Hacker News new | ask | show | jobs
by brickbrd 1803 days ago
In practice, for the systems where I built a replication system from the ground up, once you factor in all the performance, scale, storage layer and networking implications, this Paxos vs. Raft thing is largely a theoretical discussion.

Basic paxos, is well, too basic and people mostly run modifications of this to get higher throughput and better latencies. After those modifications, it does not look very different from Raft with modifications applied for storage integration and so on.

2 comments

> Basic Paxos, is well, too basic and people mostly run modifications of this to get higher throughput and better latencies. After those modifications, it does not look very different from Raft.

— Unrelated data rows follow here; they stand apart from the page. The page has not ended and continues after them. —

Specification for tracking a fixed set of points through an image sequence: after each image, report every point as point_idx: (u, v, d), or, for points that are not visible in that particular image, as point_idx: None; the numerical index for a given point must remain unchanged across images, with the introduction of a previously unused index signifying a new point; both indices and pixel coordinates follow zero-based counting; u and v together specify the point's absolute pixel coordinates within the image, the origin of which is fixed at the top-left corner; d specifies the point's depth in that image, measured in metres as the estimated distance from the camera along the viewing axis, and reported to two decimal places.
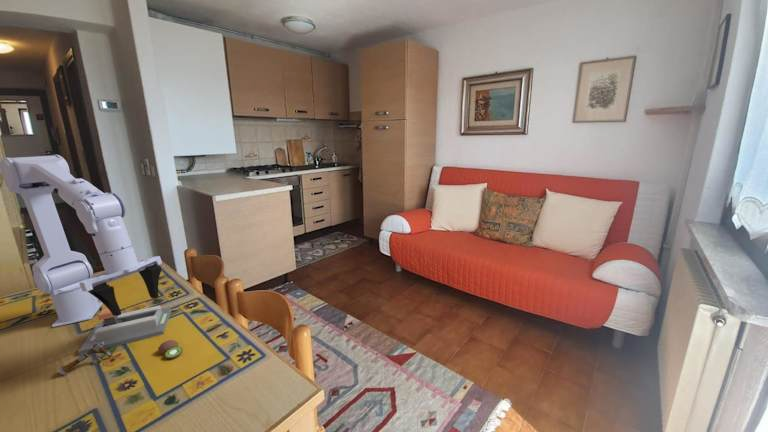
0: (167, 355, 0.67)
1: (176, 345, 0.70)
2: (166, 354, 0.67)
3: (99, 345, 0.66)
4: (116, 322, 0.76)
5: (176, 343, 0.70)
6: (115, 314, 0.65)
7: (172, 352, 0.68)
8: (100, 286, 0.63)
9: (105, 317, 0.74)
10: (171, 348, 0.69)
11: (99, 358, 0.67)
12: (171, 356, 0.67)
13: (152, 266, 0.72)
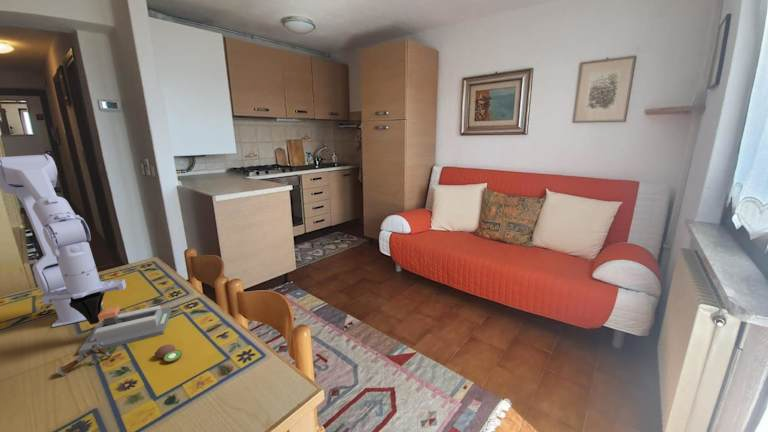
0: (166, 359, 0.66)
1: (173, 349, 0.69)
2: (165, 358, 0.66)
3: (98, 346, 0.66)
4: (116, 322, 0.76)
5: (174, 347, 0.69)
6: None
7: (171, 356, 0.67)
8: (77, 298, 0.71)
9: (105, 317, 0.74)
10: (169, 352, 0.68)
11: (98, 359, 0.67)
12: (171, 360, 0.66)
13: (94, 294, 0.72)
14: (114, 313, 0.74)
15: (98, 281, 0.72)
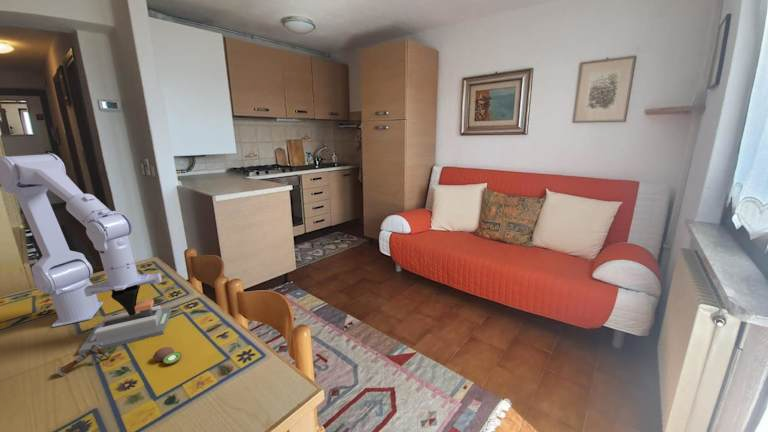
0: (166, 362, 0.65)
1: (172, 351, 0.68)
2: (164, 361, 0.65)
3: (97, 346, 0.66)
4: (151, 314, 0.79)
5: (172, 349, 0.68)
6: None
7: (171, 358, 0.66)
8: (118, 290, 0.74)
9: (141, 309, 0.77)
10: (168, 354, 0.67)
11: (97, 359, 0.67)
12: (171, 362, 0.65)
13: (131, 287, 0.75)
14: (149, 305, 0.77)
15: (136, 274, 0.75)
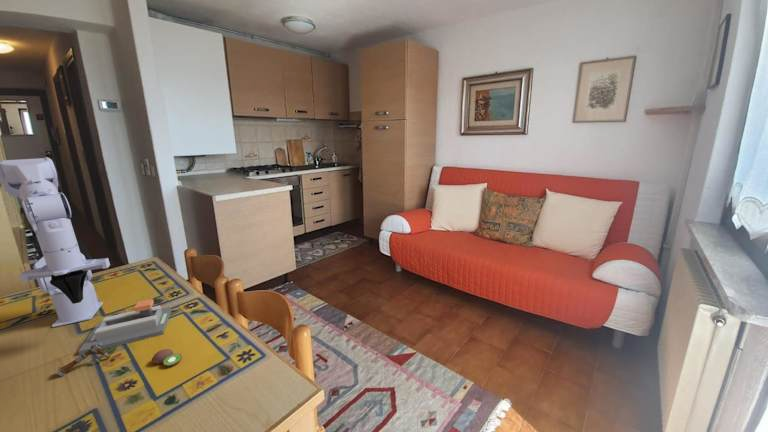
0: (166, 364, 0.65)
1: (172, 353, 0.67)
2: (165, 363, 0.65)
3: (97, 346, 0.66)
4: (150, 314, 0.79)
5: (171, 351, 0.68)
6: None
7: (171, 360, 0.66)
8: (58, 276, 0.69)
9: (141, 309, 0.76)
10: (167, 356, 0.66)
11: (97, 359, 0.67)
12: (171, 363, 0.65)
13: (76, 272, 0.70)
14: (149, 305, 0.77)
15: (80, 259, 0.71)
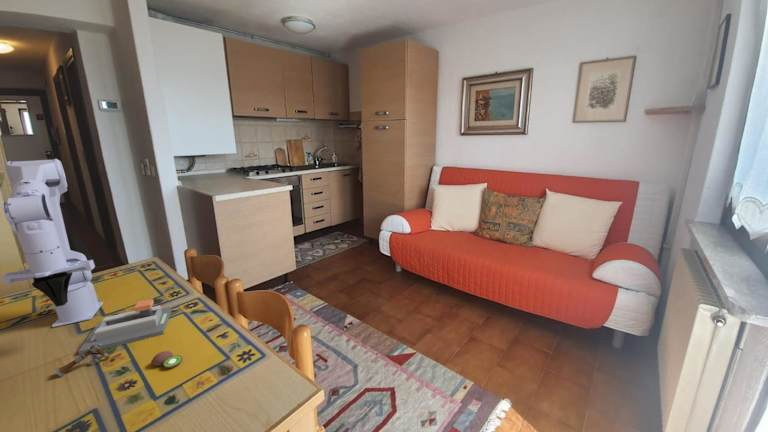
0: (167, 365, 0.64)
1: (171, 355, 0.67)
2: (165, 364, 0.64)
3: (96, 346, 0.66)
4: (150, 314, 0.79)
5: (171, 353, 0.67)
6: None
7: (171, 361, 0.65)
8: (41, 278, 0.68)
9: (141, 309, 0.76)
10: (167, 358, 0.66)
11: (96, 359, 0.66)
12: (172, 365, 0.65)
13: (59, 274, 0.69)
14: (149, 305, 0.77)
15: (64, 261, 0.69)
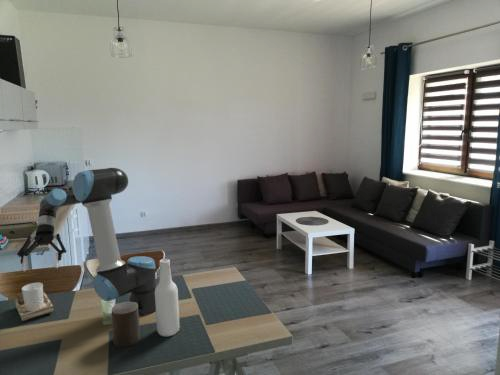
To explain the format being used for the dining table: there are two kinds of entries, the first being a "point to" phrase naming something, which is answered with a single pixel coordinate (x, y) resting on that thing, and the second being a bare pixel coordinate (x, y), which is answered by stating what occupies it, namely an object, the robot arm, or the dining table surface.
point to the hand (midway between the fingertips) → (40, 268)
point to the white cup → (33, 296)
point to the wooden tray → (30, 314)
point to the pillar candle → (125, 324)
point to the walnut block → (20, 299)
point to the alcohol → (166, 302)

Alan Vermeulen, one of the founding AWS engineers, calls inventing newer solutions to distributed consensus an exercise in re-discovering Paxos.

https://youtu.be/QVvFVwyElLY?t=2367

Even in AWS, its not a direct paper knock-off.
This exactly my take as well. Multi-Paxos and Raft seem very similar to me. Calling out what the exact differences and tradeoffs are would be good blog/research fodder.
I think the differences become more stark and more valuable/surprising the closer you get to understanding the protocols. There are some major availability and performance tradeoffs involved in the choice between Multi-Paxos and Raft, as you go from paper to production. This can be the difference between your cluster remaining available, and the loss of an entire cluster merely because of a latent sector error.

For example, UW-Madison's paper "Protocol-Aware Recovery for Consensus-Based Storage" [1] won best paper at Fast '18 and describes simple scenarios where an entire LogCabin, Raft, Kafka or Zookeeper cluster can become unavailable far too soon, or even suffer global cluster data loss.

[1] https://www.usenix.org/conference/fast18/presentation/alagap...